[Work required]: Below are the records to retype. Keep every character exactly and leave out the pictures.

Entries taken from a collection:
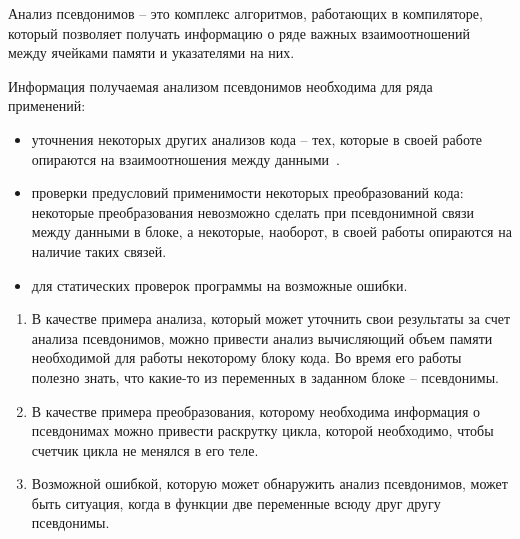 





\Intro


\begin{mydefinition}
Анализ псевдонимов -- это комплекс алгоритмов, работающих в компиляторе, который позволяет получать информацию о ряде важных взаимоотношений между ячейками памяти и указателями на них.
\end{mydefinition}

Информация получаемая анализом псевдонимов необходима для ряда применений:
\begin{itemize}
\item уточнения некоторых других анализов кода -- тех, которые в своей работе опираются на взаимоотношения между данными~\autocite{Voevodin}.
\item проверки предусловий применимости некоторых преобразований кода: некоторые преобразования невозможно сделать при псевдонимной связи между данными в блоке, а некоторые, наоборот, в своей работы опираются на наличие таких связей.
\item для статических проверок программы на возможные ошибки.
\end{itemize}

\begin{myexamples}
\begin{enumerate}
\item В качестве примера анализа, который может уточнить свои результаты за счет анализа псевдонимов, можно привести анализ вычисляющий объем памяти необходимой для работы некоторому блоку кода. Во время его работы полезно знать, что какие-то из переменных в заданном блоке -- псевдонимы.
\item В качестве примера преобразования, которому необходима информация о псевдонимах можно привести раскрутку цикла, которой необходимо, чтобы счетчик цикла не менялся в его теле.
\item Возможной ошибкой, которую может обнаружить анализ псевдонимов, может быть ситуация, когда в функции две переменные всюду друг другу псевдонимы.
\end{enumerate}
\end{myexamples}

[Answer to this exercise]:
\Intro


\begin{mydefinition}
Анализ псевдонимов -- это комплекс алгоритмов, работающих в компиляторе, который позволяет получать информацию о ряде важных взаимоотношений между ячейками памяти и указателями на них.
\end{mydefinition}

Информация получаемая анализом псевдонимов необходима для ряда применений:
\begin{itemize}
\item уточнения некоторых других анализов кода -- тех, которые в своей работе опираются на взаимоотношения между данными~\autocite{Voevodin}.
\item проверки предусловий применимости некоторых преобразований кода: некоторые преобразования невозможно сделать при псевдонимной связи между данными в блоке, а некоторые, наоборот, в своей работы опираются на наличие таких связей.
\item для статических проверок программы на возможные ошибки.
\end{itemize}

\begin{myexamples}
\begin{enumerate}
\item В качестве примера анализа, который может уточнить свои результаты за счет анализа псевдонимов, можно привести анализ вычисляющий объем памяти необходимой для работы некоторому блоку кода. Во время его работы полезно знать, что какие-то из переменных в заданном блоке -- псевдонимы.
\item В качестве примера преобразования, которому необходима информация о псевдонимах можно привести раскрутку цикла, которой необходимо, чтобы счетчик цикла не менялся в его теле.
\item Возможной ошибкой, которую может обнаружить анализ псевдонимов, может быть ситуация, когда в функции две переменные всюду друг другу псевдонимы.
\end{enumerate}
\end{myexamples}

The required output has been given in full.